What explains the huge boost? Shots are important. You can't score without field goal attempts -- unless you're Dwight Howard against the Warriors. When we look at LeBron's numbers without Wade, we see that his field goal attempts rise from 17.0 per 40 minutes to 25.5 per 40 minutes. Additionally, his free throw attempts average rises from 8.2 to 10.8 every 40 minutes. Evidently, when Wade steps off the floor, LeBron doesn't just go into Cleveland mode; it's more like "Cleveland, Game 5 against Detroit in the 2006-07 playoffs" mode.
But let's take a step back for a moment. LeBron's production without Wade is off the charts, but is that necessarily a good thing? Put another way, does LeBron's individual production translate to team success?
This is where the "Heat are better off without Wade!" argument goes off the rails. Since LeBron joined Miami, the Heat's offense has flourished with Wade and LeBron on the court together, even if the narratives don't see it that way. With the dynamic duo sharing the court, the Heat have scored 112 points per 100 possessions. LeBron alone? Drops to 104.1 points.
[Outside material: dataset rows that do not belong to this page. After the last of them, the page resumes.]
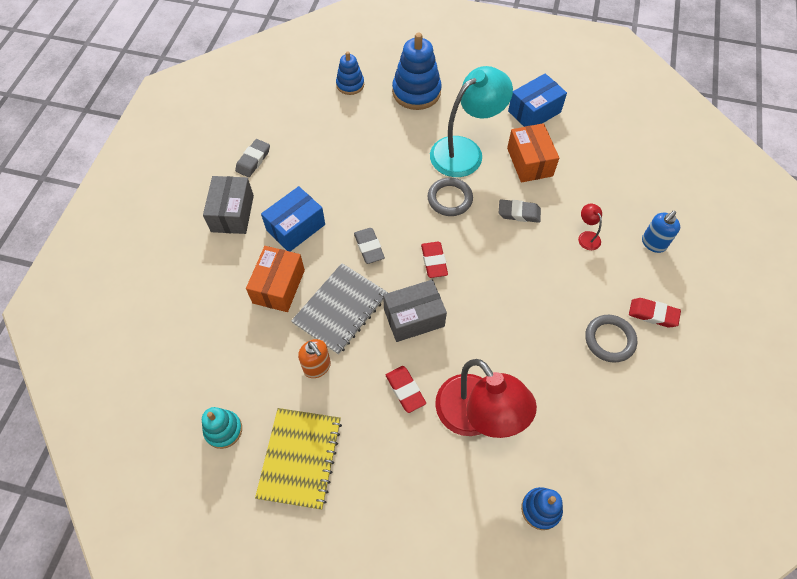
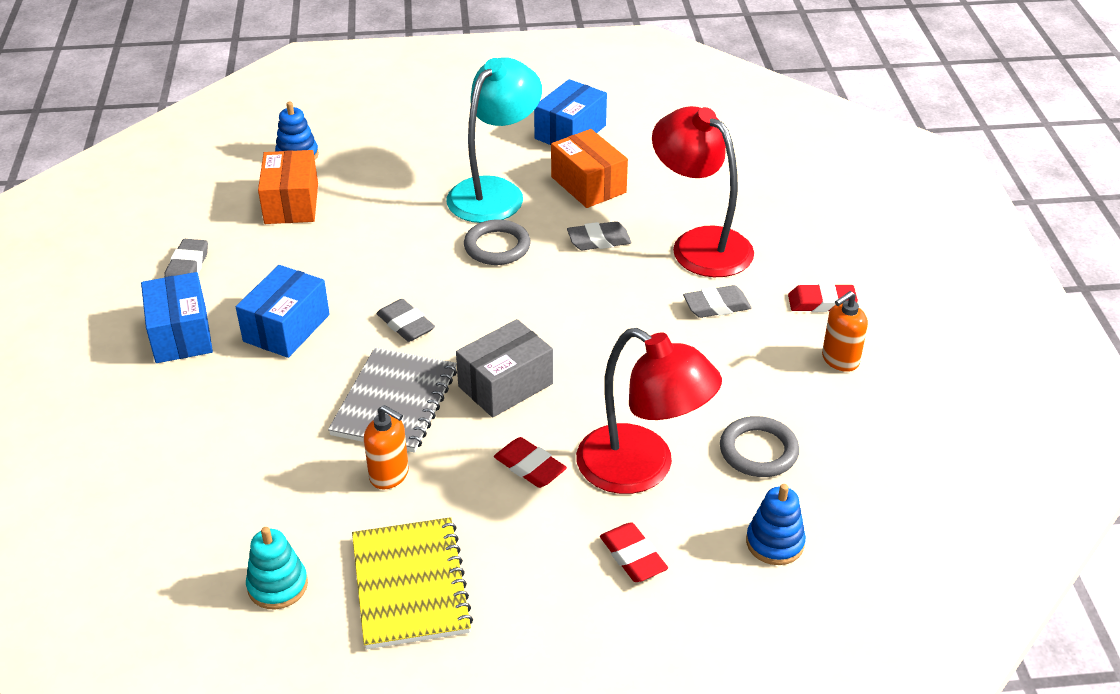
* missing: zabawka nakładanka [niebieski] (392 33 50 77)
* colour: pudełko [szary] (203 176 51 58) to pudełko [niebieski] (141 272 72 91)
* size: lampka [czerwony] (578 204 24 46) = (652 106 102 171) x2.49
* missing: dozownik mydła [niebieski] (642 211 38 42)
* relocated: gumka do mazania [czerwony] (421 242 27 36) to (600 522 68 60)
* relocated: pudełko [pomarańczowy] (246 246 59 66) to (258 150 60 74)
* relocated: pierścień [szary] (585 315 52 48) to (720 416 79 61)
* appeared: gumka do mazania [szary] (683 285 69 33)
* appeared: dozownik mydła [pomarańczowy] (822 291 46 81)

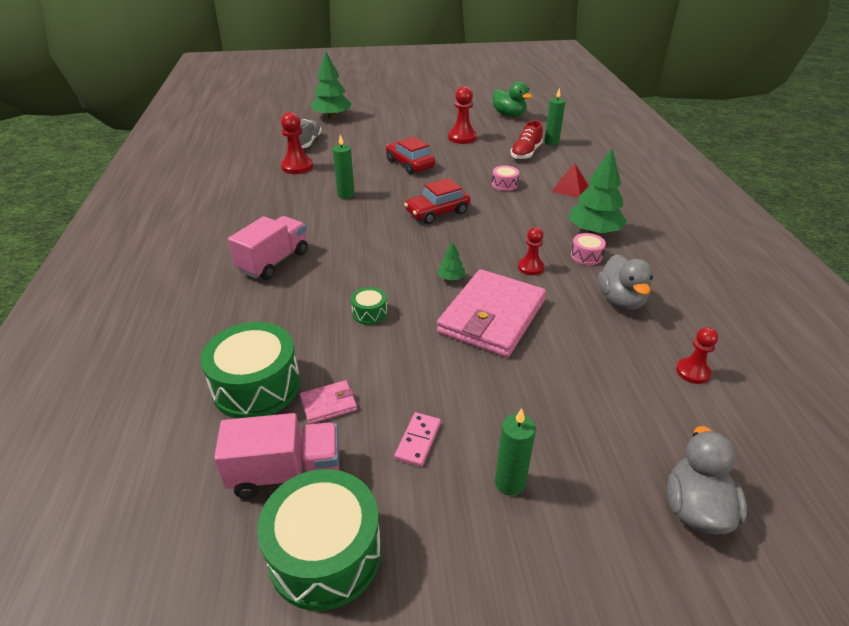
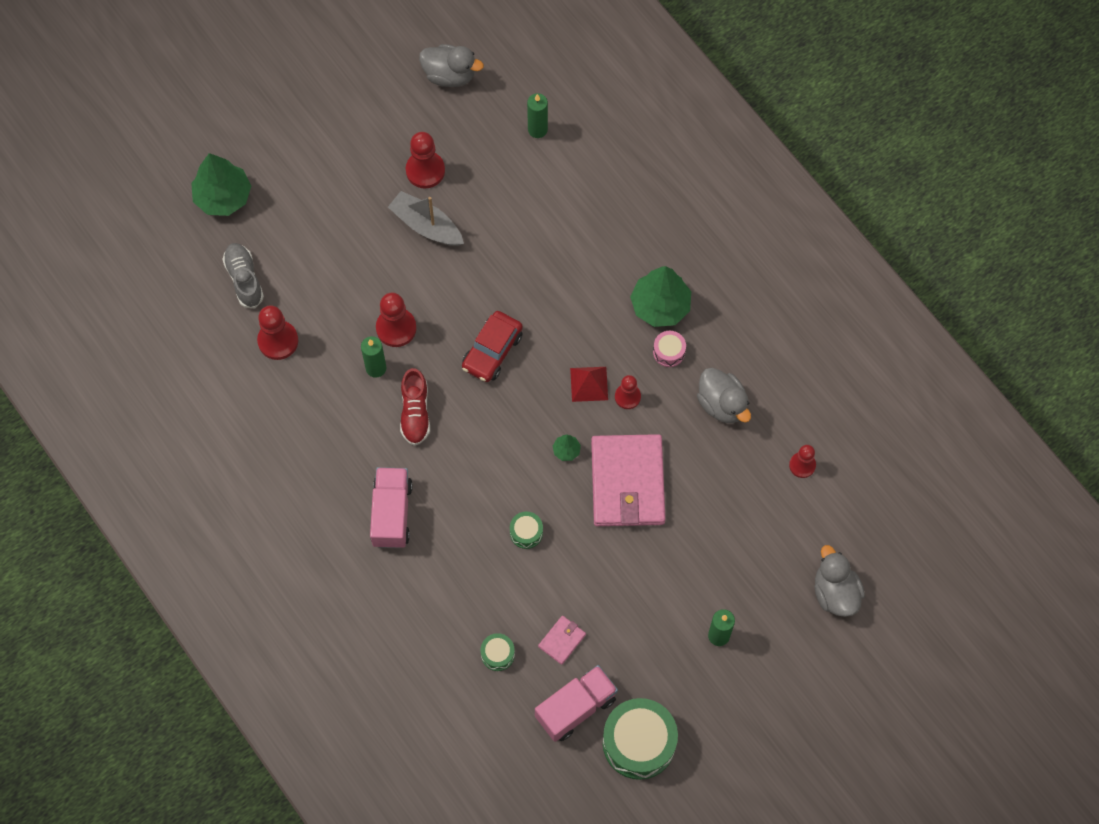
* colour: kaczka [zielony] (493 81 39 36) to kaczka [szary] (419 44 65 43)
* relocated: but [czerwony] (511 120 32 40) to (400 368 30 78)
* missing: samochód [czerwony] (386 137 49 37)
* relocated: piramida [czerwony] (552 163 37 35) to (570 367 38 35)
* missing: bęben [różowy] (492 166 27 25)
* size: bęben [zielony] (200 322 100 96) = (480 633 35 38) x0.47
* missing: kostka domina [różowy] (394 412 47 55)
* appeared: łódka [szary] (388 191 76 55)
* appeared: pionek [czerwony] (376 293 40 54)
Overall, the Heat have outscored opponents by 11.9 points per 100 possessions when LeBron and Wade play alongside each other and "only" 6.3 points per 100 possessions when LeBron plays without Wade.
That's a lot of numbers, but conclusion is important: LeBron might be better off without Wade, but the team isn't. And LeBron knew this when he made "The Decision" to come to Miami and play next to two other stars. He sacrificed his personal numbers for a better chance to win it all.
It's also true that the Heat are 3-0 with Wade sidelined this season, but one of those wins came against the Nets, which -- let's be honest -- shouldn't really count. Interestingly enough, the Heat have performed slightly better with Wade on the bench this season, but that probably has as much to do with his playing on gimpy legs as anything. If we expand the sample size to last season, we see that the Heat aren't any better off with Wade out of the picture. It's clear that the Heat need Wade on the floor if they want to win the championship.
Or, perhaps I should say the Heat need a healthy Wade on the floor if they want to win the championship.